Deux présidents, deux Premiers ministres… Deux pays ?
Après que deux présidents se sont déclarés – l’un élu, l’opposant Alassane Dramane Ouattara, et l’autre auto-proclamé, Laurent Gbagbo, selon la communauté internationale – la Côte d’Ivoire connaît désormais deux Premiers ministres. Alors que certains commencent déjà à fourbir leurs armes, Thabo Mbeki tente une médiation de la dernière chance. Chronique d’une partition reconduite ?
Après la nomination d’un gouvernement de treize membres par Alassane Dramane Ouattara (ADO), dont l’élection à la présidence a été volée par son adversaire Laurent Gbagbo, selon la communauté internationale chargée de superviser le scrutin, c’est au tour de ce dernier de nommer un Premier ministre en la personne de l’universitaire Gilbert Marie N’gbo Aké.

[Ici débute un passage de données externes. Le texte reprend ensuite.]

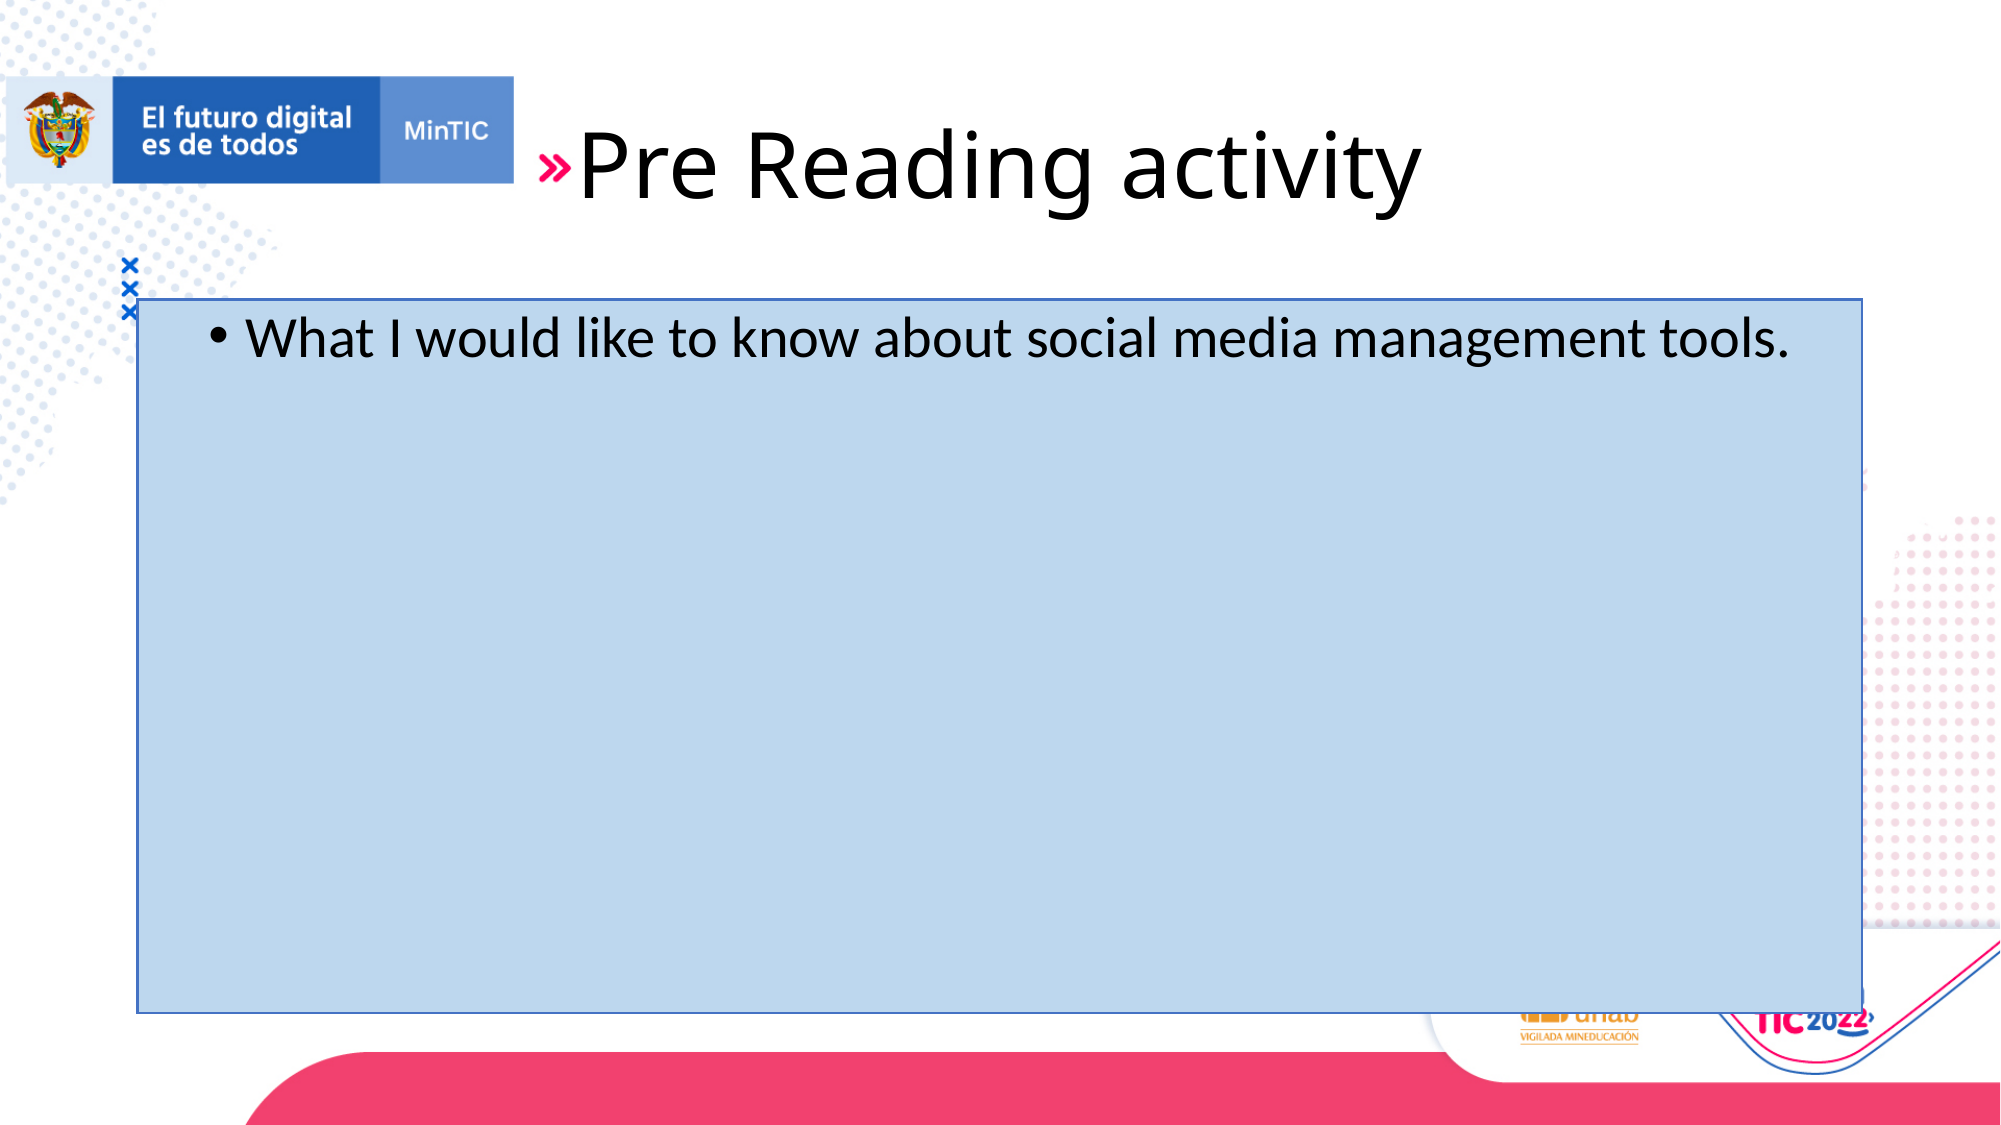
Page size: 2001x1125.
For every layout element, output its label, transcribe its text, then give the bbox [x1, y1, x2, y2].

list What I would like to know about social media management tools. [136, 298, 1863, 1014]
picture [0, 0, 2001, 1125]
title Pre Reading activity [137, 59, 1863, 278]
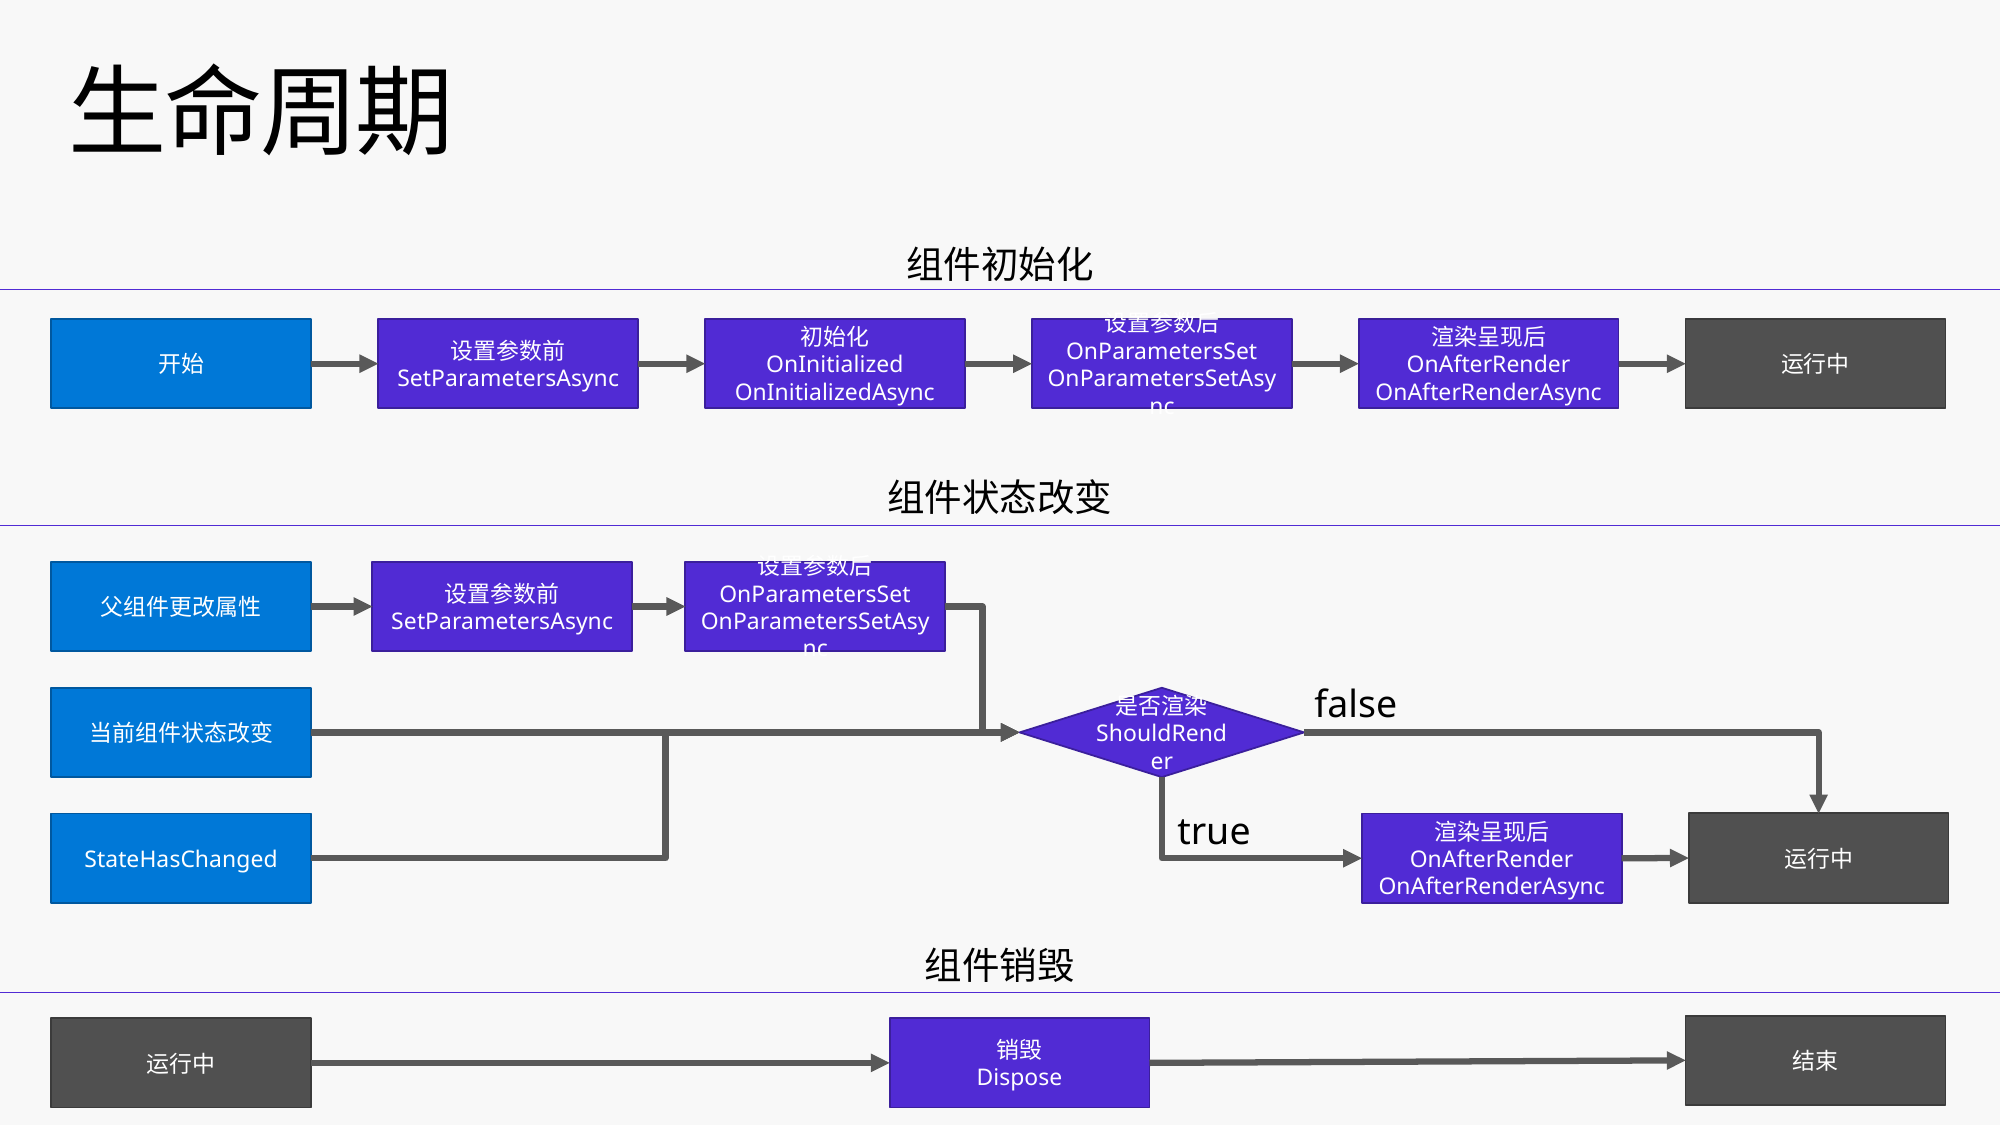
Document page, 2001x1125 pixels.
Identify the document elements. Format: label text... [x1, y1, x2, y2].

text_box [51, 732, 1019, 904]
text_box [51, 1015, 1946, 1108]
title 生命周期 [44, 47, 1957, 196]
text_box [0, 937, 2000, 993]
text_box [51, 318, 1946, 409]
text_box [1019, 672, 1949, 904]
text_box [0, 470, 2000, 526]
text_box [51, 561, 1020, 732]
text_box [0, 236, 2000, 290]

Proche du chef de l’État auto-proclamé, celui-ci est un économiste que d’aucuns considèrent comme un intellectuel, président de la principale université d`Abidjan (quartier chic de Cocody), dont les liens éventuels avec la Fédération estudiantine et scolaire de Côte d’Ivoire (Fesci), un syndicat-milice téléguidé par le Front populaire ivoirien (FPI, au pouvoir), ne sont pas connus.
"Déloger" Gbagbo
Le choix de Laurent Gbagbo est clair : en nommant un professeur d’université, il tente d’amadouer la communauté internationale en prenant à contre-pied le choix d’ADO de nommer Guillaume Soro – secrétaire général des Forces nouvelles (FN, ex-rebelles) – comme chef de son gouvernement et ministre de la Défense. Même si l’armée, peu sensible aux considérations démocratiques, a prêté allégeance à Gbagbo, celui-ci poursuit une stratégie bien étudiée : jouer la montre, sachant que le temps travail pour lui, et faire le dos rond en comptant sur un relatif retour à la normale. « Les frontières terrestres, les aéroports, les pistes d`envol et les ports sont à nouveau ouverts à la circulation des personnes et des biens » à partir de lundi matin avec des mesures de sécurité « renforcées », a ainsi indiqué l’armée dimanche, sans parler du couvre-feu qui devait prendre fin ce lundi à 6 heures locales.
S’exprimant au micro de la radio française Europe 1, Guillaume Soro a précisé la ligne de son gouvernement. « Le président Alassane Ouattara lui [Laurent Gbagbo, NDLR] a fait des propositions (pour) travailler avec lui, est prêt à lui conserver ses avantages d’ancien chef d’État s’il accepte de partir du pouvoir pacifiquement », a-t-il déclaré. Interrogé pour savoir s’il était prêt à « déloger » Gbagbo par la force s’il s’accrochait au pouvoir, Soro a répondu : « S’il nous oblige, on n’aura pas d’autre choix. […] Il n’est pas question d’arriver à une partition de la Côte d’Ivoire », a enfin prévenu le Premier ministre, qui plaide avant tout pour une issue pacifique à la crise.
Autant dire que la mission de l’ancien président sud-africain Thabo Mbeki paraît extrêment difficile. Pour l’instant, celui-ci n’aurait pas pour projet de proposer un solution de sortie de crise à la kényane – Gbagbo président, Ouattara Premier ministre. Lors de sa visite au palais présidentiel, dimanche, il aurait délivré le message de fermeté de l’Union africaine (UA) : Laurent Gbagbo doit reconnaître les résultats provisoires de la Commission électorale indépendante (CEI), donnant Ouattara vainqueur à 54,1 %.
Laurent Gbagbo (à dr.) accueillant Thabo Mbeki, dimanche à Abidjan.
© AFP/Seyllou
Radicalisation de la RTI
La suite des événements est donc totalement incertaine, Laurent gbagbo n’étant pas prêt à faire le moindre compromis, si l’on se fie à son discours d’investiture. « L’étranger » est toujours désigné comme un facteur de division et la cause de « graves cas d’ingérence ». Des propos qui laissent entendre qu’il sera absolument sourd aux pressions – y compris économiques (FMI, BAD, Banque mondiale, Cedeao) – de la communauté internationale.
La télévision publique RTI s’est quant à elle radicalisée, taxant la presse internationale de vouloir, selon elle, « déstabiliser la Côte d’ivoire ». Les photos de journalistes étrangers en poste à Abidjan ont même été diffusées à l’antenne. Ce qui est interprété par les observateurs comme autant de menaces voilées, compte tenu du passif violent du régime vis à vis des reporters. Et quand on connaît le rôle des médias d’État – et des « intellectuels » – dans le déclenchement des guerres civiles, cela n’augure rien de rassurant pour la réunification du pays.